- _Work task_
Quote every line of text in the material below word for word, omitting the images.

*** Records for this task Section Begins ***

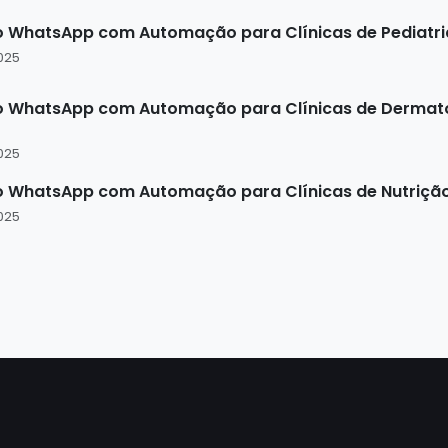
WhatsApp com Automação para Clínicas de Pediatria | 
025
 WhatsApp com Automação para Clínicas de Dermatolo
025
 WhatsApp com Automação para Clínicas de Nutrição | I
025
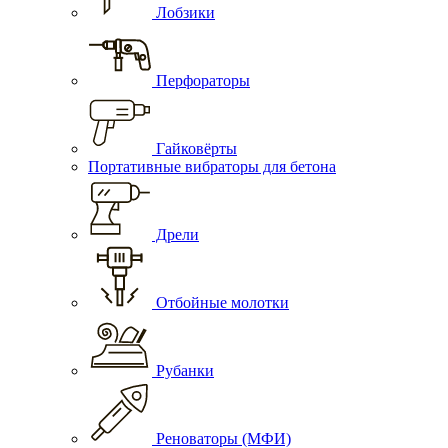
Лобзики
Перфораторы
Гайковёрты
Портативные вибраторы для бетона
Дрели
Отбойные молотки
Рубанки
Реноваторы (МФИ)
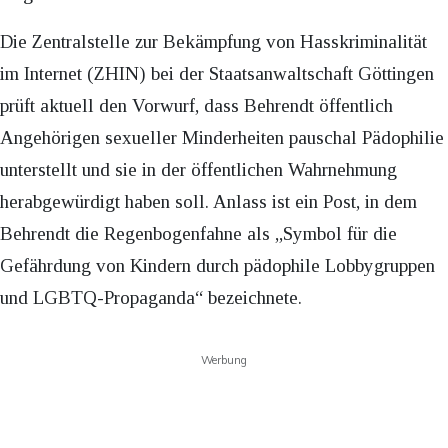
Die Zentralstelle zur Bekämpfung von Hasskriminalität
im Internet (ZHIN) bei der Staatsanwaltschaft Göttingen
prüft aktuell den Vorwurf, dass Behrendt öffentlich
Angehörigen sexueller Minderheiten pauschal Pädophilie
unterstellt und sie in der öffentlichen Wahrnehmung
herabgewürdigt haben soll. Anlass ist ein Post, in dem
Behrendt die Regenbogenfahne als „Symbol für die
Gefährdung von Kindern durch pädophile Lobbygruppen
und LGBTQ-Propaganda“ bezeichnete.
Werbung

*** Records for this task Section Ends ***

- _Response box_
WhatsApp com Automação para Clínicas de Pediatria | 
025
 WhatsApp com Automação para Clínicas de Dermatolo
025
 WhatsApp com Automação para Clínicas de Nutrição | I
025
Лобзики
Перфораторы
Гайковёрты
Портативные вибраторы для бетона
Дрели
Отбойные молотки
Рубанки
Реноваторы (МФИ)
Die Zentralstelle zur Bekämpfung von Hasskriminalität
im Internet (ZHIN) bei der Staatsanwaltschaft Göttingen
prüft aktuell den Vorwurf, dass Behrendt öffentlich
Angehörigen sexueller Minderheiten pauschal Pädophilie
unterstellt und sie in der öffentlichen Wahrnehmung
herabgewürdigt haben soll. Anlass ist ein Post, in dem
Behrendt die Regenbogenfahne als „Symbol für die
Gefährdung von Kindern durch pädophile Lobbygruppen
und LGBTQ-Propaganda“ bezeichnete.
Werbung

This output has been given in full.